He talked about America as a great big quilt — patches stitched together that didn’t easily fit and were not perfectly aligned and yet were more beautiful locked together as fragments than left alone as scraps. It was a powerful analogy when I heard it in 1988, but when I listened again recently, I felt a pang of nostalgic regret. With so much division and weaponized politics, our country sometimes feels less like a quilt and more like a balkanized nation.
For a time, he was the most influential and most recognized Black leader in America and was a bridge between the Civil Rights Movement and the progressive multicultural politics that got Barack Obama elected as America’s first Black president. As a public figure who rode that long train of history, he was both powerful and powerfully complicated, and anyone who covered the long arc of his career has seen all sides.

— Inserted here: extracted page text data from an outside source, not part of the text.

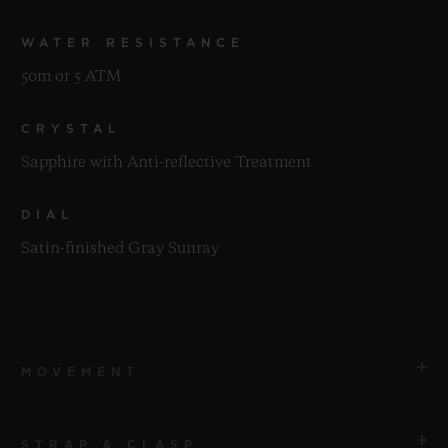
WATER RESISTANCE
50m or 5 ATM
CRYSTAL
Sapphire with Anti-reflective Treatment
DIAL
Satin-finished Gray Sunray
MOVEMENT
STRAP & CLASP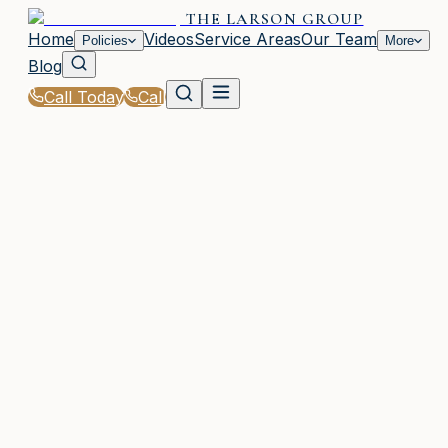
THE LARSON GROUP
Home
Videos
Service Areas
Our Team
Policies
More
Blog
Call Today
Call
Home
|
Glossary
|
Underwriting
WOODSTOCK, GA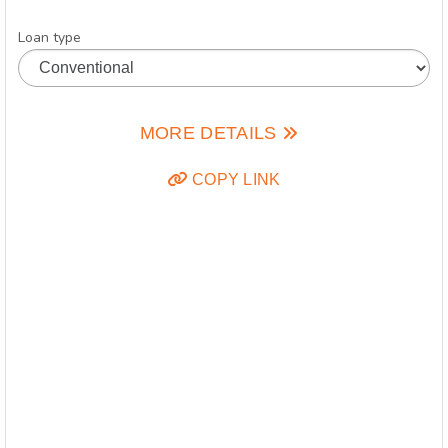
Loan type
MORE DETAILS
COPY LINK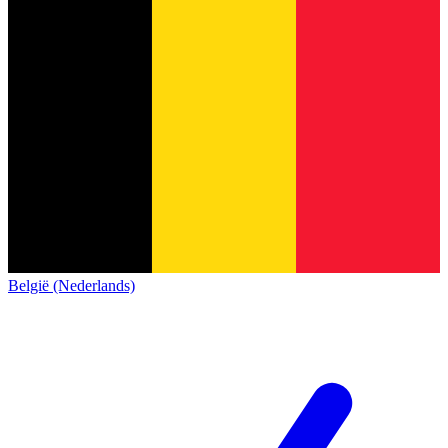
België (Nederlands)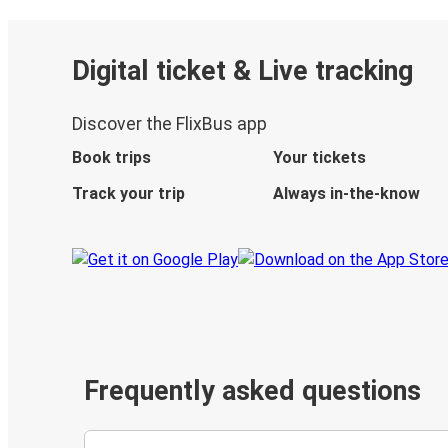
Digital ticket & Live tracking
Discover the FlixBus app
Book trips
Your tickets
Track your trip
Always in-the-know
Frequently asked questions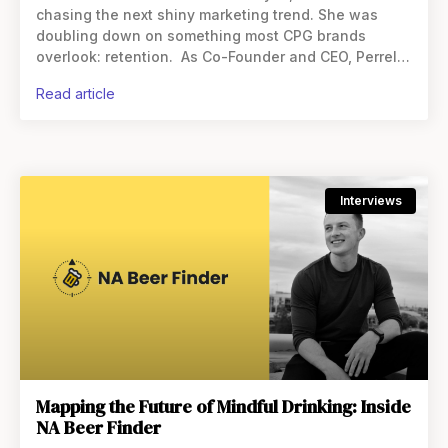
chasing the next shiny marketing trend. She was
doubling down on something most CPG brands
overlook: retention. As Co-Founder and CEO, Perrelli
has helped transform how brands
read article
Interviews
Mapping the Future of Mindful Drinking: Inside
NA Beer Finder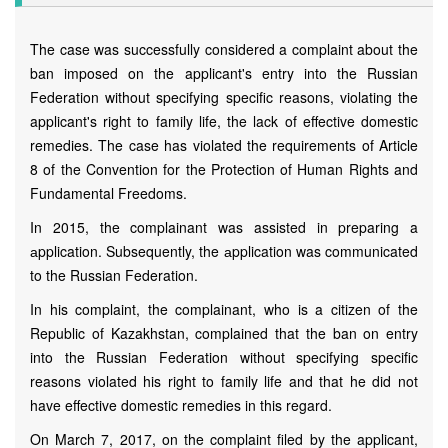
The case was successfully considered a complaint about the
ban imposed on the applicant's entry into the Russian
Federation without specifying specific reasons, violating the
applicant's right to family life, the lack of effective domestic
remedies. The case has violated the requirements of Article
8 of the Convention for the Protection of Human Rights and
Fundamental Freedoms.
In 2015, the complainant was assisted in preparing a
аpplication. Subsequently, the аpplication was communicated
to the Russian Federation.
In his complaint, the complainant, who is a citizen of the
Republic of Kazakhstan, complained that the ban on entry
into the Russian Federation without specifying specific
reasons violated his right to family life and that he did not
have effective domestic remedies in this regard.
On March 7, 2017, on the complaint filed by the applicant,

I saw him at Operation PUSH rallies when I was a kid visiting cousins in Chicago. I still remember standing in a gymnasium full of Black kids all yelling in unison — “I am somebody!” — and feeling something shift deep down in my chest. You never forget that kind of thing. He knew that.

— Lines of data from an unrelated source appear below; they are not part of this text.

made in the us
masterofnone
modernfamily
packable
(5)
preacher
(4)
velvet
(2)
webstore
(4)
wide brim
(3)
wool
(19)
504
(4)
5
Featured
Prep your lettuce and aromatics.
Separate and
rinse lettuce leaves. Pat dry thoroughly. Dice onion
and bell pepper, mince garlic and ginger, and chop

Jackson was at Denver’s Mile High Stadium on the day in 2008 when Sen. Barack Obama was set to accept the nomination as the Democrats’ candidate for president. The field was full of journalists doing on-the-fly interviews with members of Congress, state governors and other luminaries, but Jackson didn’t command the same attention he had in his younger years. The journalists were swarming in other directions. He walked over to me and another Black journalist and greeted us with a kind of a weird embrace where he used each of his hands to grab one of ours. But when we tried to let go, he held on tight. With both of us still in his grasp, he started talking louder and louder.